= Franziska Ehmcke =

German professor of Japanese studies

Franziska Ehmcke (born 1947) was a professor of Japanese Studies at the University of Cologne and recipient of the Japanese order "Order of the Rising Sun." She has been emeritus professor since 2015.

== Personal life ==
Franziska Ehmcke was born in Hamburg in 1947.

== Education ==
Ehmcke studied Japanese Studies, Sinology, and General and Comparative Linguistics at the University of Hamburg. She was awarded a DAAD doctoral scholarship at Tôhoku University in Sendai and in 1978 received her Doctorate in Japanese Studies at the University of Hamburg.

== Career ==
Ehmcke was a Research Assistant in the East Asian Faculty of the University of Cologne from 1978 to 1986, later working as a freelance translator and author between 1986 and 1993. She was Professor and Head of the Department of Japanese Studies at the University of Cologne from 1994 to 2012, and member of the board of the Center for Asian Studies.

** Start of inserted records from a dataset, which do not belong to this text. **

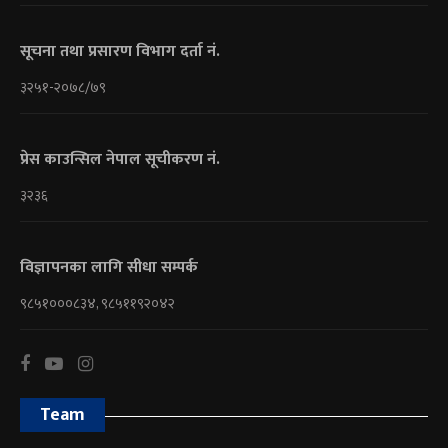
सूचना तथा प्रसारण विभाग दर्ता नं.
३२५१-२०७८/७९
प्रेस काउन्सिल नेपाल सूचीकरण नं.
३२३६
विज्ञापनका लागि सीधा सम्पर्क
९८५१०००८३४, ९८५११९२०४२
Team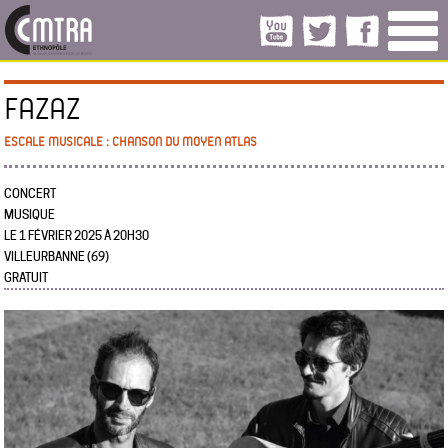
FAZAZ
ESCALE MUSICALE : CHANSON DU MOYEN ATLAS
CONCERT
MUSIQUE
LE 1 FÉVRIER 2025 À 20H30
VILLEURBANNE (69)
GRATUIT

On June 14, 2013, Ehmcke was awarded the Japanese order "Order of the Rising Sun for her cooperation with other institutions and projects in Japan, promotion of Japan outside of academia, and impact on German-Japanese relations, having established the first taught degree program in Japanese at the University of Cologne, which trained Japanese schoolteachers.

Ehmcke's publications include Der japanische Tee-Weg – Bewusstseinsschulung und Gesamtkunstwerk (Cologne, 1991) and Osaka zu byobu – Ansichten der Burgstadt Osaka in Schloss Eggenberg (Graz, 2010).